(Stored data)
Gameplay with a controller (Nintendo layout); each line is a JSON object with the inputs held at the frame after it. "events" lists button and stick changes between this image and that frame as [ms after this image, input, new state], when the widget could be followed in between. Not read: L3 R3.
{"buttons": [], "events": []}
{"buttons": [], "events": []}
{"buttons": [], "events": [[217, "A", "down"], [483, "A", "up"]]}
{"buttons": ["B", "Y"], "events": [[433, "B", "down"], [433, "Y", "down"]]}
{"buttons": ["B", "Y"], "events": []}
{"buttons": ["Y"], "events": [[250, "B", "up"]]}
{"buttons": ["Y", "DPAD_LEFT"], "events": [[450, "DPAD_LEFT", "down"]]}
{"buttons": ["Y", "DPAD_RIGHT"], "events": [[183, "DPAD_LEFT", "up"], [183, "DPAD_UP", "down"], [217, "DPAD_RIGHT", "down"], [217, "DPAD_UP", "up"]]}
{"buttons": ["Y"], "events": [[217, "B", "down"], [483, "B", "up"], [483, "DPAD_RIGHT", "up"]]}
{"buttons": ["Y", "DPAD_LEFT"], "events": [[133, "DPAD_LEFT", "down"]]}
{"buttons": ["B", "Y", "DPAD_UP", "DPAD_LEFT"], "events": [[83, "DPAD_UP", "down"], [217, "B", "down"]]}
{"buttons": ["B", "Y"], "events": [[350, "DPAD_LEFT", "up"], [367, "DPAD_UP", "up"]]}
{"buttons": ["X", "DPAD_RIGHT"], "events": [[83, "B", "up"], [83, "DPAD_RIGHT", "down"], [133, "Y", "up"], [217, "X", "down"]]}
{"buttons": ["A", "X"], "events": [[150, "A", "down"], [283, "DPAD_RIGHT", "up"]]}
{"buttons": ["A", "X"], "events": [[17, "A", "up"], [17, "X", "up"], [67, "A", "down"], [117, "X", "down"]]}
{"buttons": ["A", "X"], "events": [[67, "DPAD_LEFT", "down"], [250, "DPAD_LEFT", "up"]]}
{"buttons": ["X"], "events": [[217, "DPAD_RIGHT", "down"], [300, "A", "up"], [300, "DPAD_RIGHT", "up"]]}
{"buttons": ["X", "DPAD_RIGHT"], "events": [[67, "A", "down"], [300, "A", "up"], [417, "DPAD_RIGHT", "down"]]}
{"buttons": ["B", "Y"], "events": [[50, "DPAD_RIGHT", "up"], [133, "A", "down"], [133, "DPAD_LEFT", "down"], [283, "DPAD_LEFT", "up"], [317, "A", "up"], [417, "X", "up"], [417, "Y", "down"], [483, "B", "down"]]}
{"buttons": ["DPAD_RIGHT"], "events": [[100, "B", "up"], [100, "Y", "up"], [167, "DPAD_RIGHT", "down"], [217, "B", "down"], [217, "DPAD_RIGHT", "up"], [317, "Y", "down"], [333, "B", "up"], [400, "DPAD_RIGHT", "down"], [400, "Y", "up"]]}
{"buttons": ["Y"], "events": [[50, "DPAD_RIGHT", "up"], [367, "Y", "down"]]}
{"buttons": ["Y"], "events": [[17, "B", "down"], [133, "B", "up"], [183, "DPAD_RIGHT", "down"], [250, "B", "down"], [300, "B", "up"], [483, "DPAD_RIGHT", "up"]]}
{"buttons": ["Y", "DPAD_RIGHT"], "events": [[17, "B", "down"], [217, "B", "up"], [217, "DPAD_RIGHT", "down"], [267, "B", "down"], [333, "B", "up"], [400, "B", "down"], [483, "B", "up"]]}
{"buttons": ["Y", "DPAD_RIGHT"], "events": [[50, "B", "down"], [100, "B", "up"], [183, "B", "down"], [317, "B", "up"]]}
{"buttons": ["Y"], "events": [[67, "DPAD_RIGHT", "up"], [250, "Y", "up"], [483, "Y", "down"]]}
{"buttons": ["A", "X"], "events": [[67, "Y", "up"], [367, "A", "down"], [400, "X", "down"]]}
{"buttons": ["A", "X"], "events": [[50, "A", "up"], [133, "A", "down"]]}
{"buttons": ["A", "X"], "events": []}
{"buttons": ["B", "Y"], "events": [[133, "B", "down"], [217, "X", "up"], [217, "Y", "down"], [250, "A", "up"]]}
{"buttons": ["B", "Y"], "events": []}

INSTRUCTIONS TO FOLLOW:
The entries above need to be repeated in full, exactly as written.

SOLUTION TO THIS EXERCISE:
Gameplay with a controller (Nintendo layout); each line is a JSON object with the inputs held at the frame after it. "events" lists button and stick changes between this image and that frame as [ms after this image, input, new state], when the widget could be followed in between. Not read: L3 R3.
{"buttons": [], "events": []}
{"buttons": [], "events": []}
{"buttons": [], "events": [[217, "A", "down"], [483, "A", "up"]]}
{"buttons": ["B", "Y"], "events": [[433, "B", "down"], [433, "Y", "down"]]}
{"buttons": ["B", "Y"], "events": []}
{"buttons": ["Y"], "events": [[250, "B", "up"]]}
{"buttons": ["Y", "DPAD_LEFT"], "events": [[450, "DPAD_LEFT", "down"]]}
{"buttons": ["Y", "DPAD_RIGHT"], "events": [[183, "DPAD_LEFT", "up"], [183, "DPAD_UP", "down"], [217, "DPAD_RIGHT", "down"], [217, "DPAD_UP", "up"]]}
{"buttons": ["Y"], "events": [[217, "B", "down"], [483, "B", "up"], [483, "DPAD_RIGHT", "up"]]}
{"buttons": ["Y", "DPAD_LEFT"], "events": [[133, "DPAD_LEFT", "down"]]}
{"buttons": ["B", "Y", "DPAD_UP", "DPAD_LEFT"], "events": [[83, "DPAD_UP", "down"], [217, "B", "down"]]}
{"buttons": ["B", "Y"], "events": [[350, "DPAD_LEFT", "up"], [367, "DPAD_UP", "up"]]}
{"buttons": ["X", "DPAD_RIGHT"], "events": [[83, "B", "up"], [83, "DPAD_RIGHT", "down"], [133, "Y", "up"], [217, "X", "down"]]}
{"buttons": ["A", "X"], "events": [[150, "A", "down"], [283, "DPAD_RIGHT", "up"]]}
{"buttons": ["A", "X"], "events": [[17, "A", "up"], [17, "X", "up"], [67, "A", "down"], [117, "X", "down"]]}
{"buttons": ["A", "X"], "events": [[67, "DPAD_LEFT", "down"], [250, "DPAD_LEFT", "up"]]}
{"buttons": ["X"], "events": [[217, "DPAD_RIGHT", "down"], [300, "A", "up"], [300, "DPAD_RIGHT", "up"]]}
{"buttons": ["X", "DPAD_RIGHT"], "events": [[67, "A", "down"], [300, "A", "up"], [417, "DPAD_RIGHT", "down"]]}
{"buttons": ["B", "Y"], "events": [[50, "DPAD_RIGHT", "up"], [133, "A", "down"], [133, "DPAD_LEFT", "down"], [283, "DPAD_LEFT", "up"], [317, "A", "up"], [417, "X", "up"], [417, "Y", "down"], [483, "B", "down"]]}
{"buttons": ["DPAD_RIGHT"], "events": [[100, "B", "up"], [100, "Y", "up"], [167, "DPAD_RIGHT", "down"], [217, "B", "down"], [217, "DPAD_RIGHT", "up"], [317, "Y", "down"], [333, "B", "up"], [400, "DPAD_RIGHT", "down"], [400, "Y", "up"]]}
{"buttons": ["Y"], "events": [[50, "DPAD_RIGHT", "up"], [367, "Y", "down"]]}
{"buttons": ["Y"], "events": [[17, "B", "down"], [133, "B", "up"], [183, "DPAD_RIGHT", "down"], [250, "B", "down"], [300, "B", "up"], [483, "DPAD_RIGHT", "up"]]}
{"buttons": ["Y", "DPAD_RIGHT"], "events": [[17, "B", "down"], [217, "B", "up"], [217, "DPAD_RIGHT", "down"], [267, "B", "down"], [333, "B", "up"], [400, "B", "down"], [483, "B", "up"]]}
{"buttons": ["Y", "DPAD_RIGHT"], "events": [[50, "B", "down"], [100, "B", "up"], [183, "B", "down"], [317, "B", "up"]]}
{"buttons": ["Y"], "events": [[67, "DPAD_RIGHT", "up"], [250, "Y", "up"], [483, "Y", "down"]]}
{"buttons": ["A", "X"], "events": [[67, "Y", "up"], [367, "A", "down"], [400, "X", "down"]]}
{"buttons": ["A", "X"], "events": [[50, "A", "up"], [133, "A", "down"]]}
{"buttons": ["A", "X"], "events": []}
{"buttons": ["B", "Y"], "events": [[133, "B", "down"], [217, "X", "up"], [217, "Y", "down"], [250, "A", "up"]]}
{"buttons": ["B", "Y"], "events": []}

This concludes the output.